$σ$-zero: Gradient-based Optimization of $\ell_0$-norm Adversarial Examples

TL;DR

The paper tackles robustness evaluation under sparse adversarial perturbations by proposing σ-zero, a gradient-based attack that minimizes the ℓ0-norm of perturbations through a differentiable surrogate and an adaptive sparsity projection. The method optimizes a loss term plus a surrogate ℓ0-norm, with an adaptive projection Πτ to enforce sparsity while keeping the perturbed input within valid bounds. Empirical results on MNIST, CIFAR-10, and ImageNet across numerous models show σ-zero yields smaller perturbations and higher attack success rates than state-of-the-art sparse attacks, with competitive runtime and robustness to hyperparameter choices. The work provides a strong, scalable tool for robustness evaluation against sparse perturbations and offers insights to guide the development of more resilient models against such attacks.

Abstract

Evaluating the adversarial robustness of deep networks to gradient-based attacks is challenging.
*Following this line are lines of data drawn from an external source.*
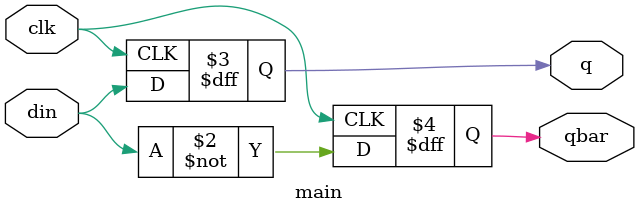
<source format=v>
`timescale 1ns / 1ps

module main(
    input din,
    input clk,  // clk -> senal de reloj
    output reg q,
    output reg qbar
    );
    
    /* cuando utilice una senal de reloj el circuito se convierte en secuencias pues requier
       de un sincronizmo. 
       Surgen 2 nuevas palabras reservadas para indicar que senales recibe:
        [1] always@(negedge clk) -> mide en bajada por el flanco negativo
        [2] always@(posedge clk) -> mide en subida por el flanco positivo
     */
    always@(posedge clk)
    begin
        q <= din;   // guarda el valor de la entrada del flip flop en q cuando la senal sea neg.
        qbar = ~din;
        
    end    
endmodule






</source>
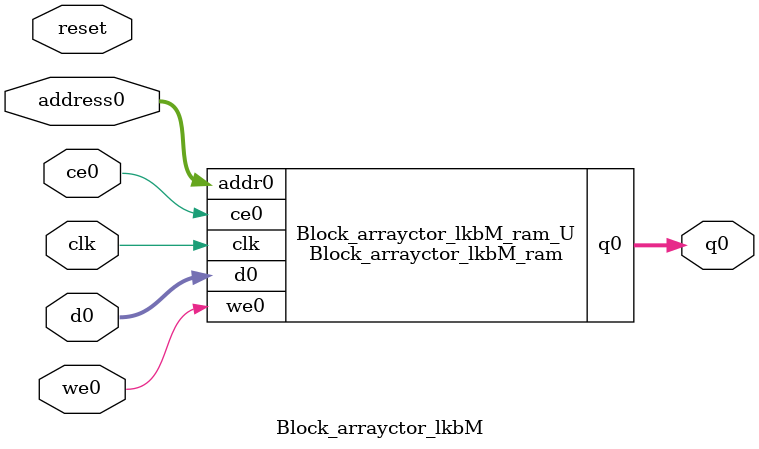
<source format=v>
`timescale 1 ns / 1 ps
module Block_arrayctor_lkbM_ram (addr0, ce0, d0, we0, q0,  clk);

parameter DWIDTH = 16;
parameter AWIDTH = 20;
parameter MEM_SIZE = 819200;

input[AWIDTH-1:0] addr0;
input ce0;
input[DWIDTH-1:0] d0;
input we0;
output reg[DWIDTH-1:0] q0;
input clk;

(* ram_style = "block" *)reg [DWIDTH-1:0] ram[0:MEM_SIZE-1];




always @(posedge clk)  
begin 
    if (ce0) begin
        if (we0) 
            ram[addr0] <= d0; 
        q0 <= ram[addr0];
    end
end


endmodule

`timescale 1 ns / 1 ps
module Block_arrayctor_lkbM(
    reset,
    clk,
    address0,
    ce0,
    we0,
    d0,
    q0);

parameter DataWidth = 32'd16;
parameter AddressRange = 32'd819200;
parameter AddressWidth = 32'd20;
input reset;
input clk;
input[AddressWidth - 1:0] address0;
input ce0;
input we0;
input[DataWidth - 1:0] d0;
output[DataWidth - 1:0] q0;



Block_arrayctor_lkbM_ram Block_arrayctor_lkbM_ram_U(
    .clk( clk ),
    .addr0( address0 ),
    .ce0( ce0 ),
    .we0( we0 ),
    .d0( d0 ),
    .q0( q0 ));

endmodule


</source>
While most attacks consider $\ell_2$- and $\ell_\infty$-norm constraints to craft input perturbations, only a few investigate sparse $\ell_1$- and $\ell_0$-norm attacks. In particular, $\ell_0$-norm attacks remain the least studied due to the inherent complexity of optimizing over a non-convex and non-differentiable constraint. However, evaluating adversarial robustness under these attacks could reveal weaknesses otherwise left untested with more conventional $\ell_2$- and $\ell_\infty$-norm attacks. In this work, we propose a novel $\ell_0$-norm attack, called $σ$-zero, which leverages a differentiable approximation of the $\ell_0$ norm to facilitate gradient-based optimization, and an adaptive projection operator to dynamically adjust the trade-off between loss minimization and perturbation sparsity. Extensive evaluations using MNIST, CIFAR10, and ImageNet datasets, involving robust and non-robust models, show that $σ$\texttt{-zero} finds minimum $\ell_0$-norm adversarial examples without requiring any time-consuming hyperparameter tuning, and that it outperforms all competing sparse attacks in terms of success rate, perturbation size, and efficiency.

Figures (10)

• Figure 1: The leftmost plot shows the execution of $\mathtt{\sigma}$-zero on a two-dimensional problem. The initial point $\boldsymbol{\mathbf{x}}$ (red dot) is updated via gradient descent to find the adversarial example $\boldsymbol{\mathbf{x}}^\star$ (green star) while minimizing the number of perturbed features (i.e., the $\ell_0$ norm of the perturbation). The gray lines surrounding $\boldsymbol{\mathbf{x}}$ demarcate regions where the $\ell_0$ norm is minimized. The rightmost plot shows the adversarial images (top row) and the corresponding perturbations (bottom row) found by $\mathtt{\sigma}$-zero during the three steps highlighted in the leftmost plot, along with their prediction and $\ell_0$ norm.
• Figure 2: Robustness evaluation curves (ASR vs. perturbation budget $k$) for M2 on MNIST (left), C1 on CIFAR-10 (middle), and I1 on ImageNet (right).
• Figure 3: Ablation study on $\sigma$ (y-axis) and $\tau_0$ (x-axis) for CIFAR-10 C10 (top-row), ImageNet I1, (bottom-row). For each combination, we report the attack success rate at different $k$ and the median $\ell_0$ perturbation value.
• Figure 4: Ablation study on $t$ for CIFAR-10 C3 and C4. For each, we report the attack success rate at the 50 feature budget (left) and the median $\ell_0$ norm of the adversarial perturbation (right).
• Figure 5: Robustness evaluation curves for fixed-budget attacks on C3. For each budget level $k$, each attack has been run with $1000$ iterations (left-most plot) and $5000$ iterations (right-most plot). Sparse-RS has been run with double the iterations as it relies solely on forward calls.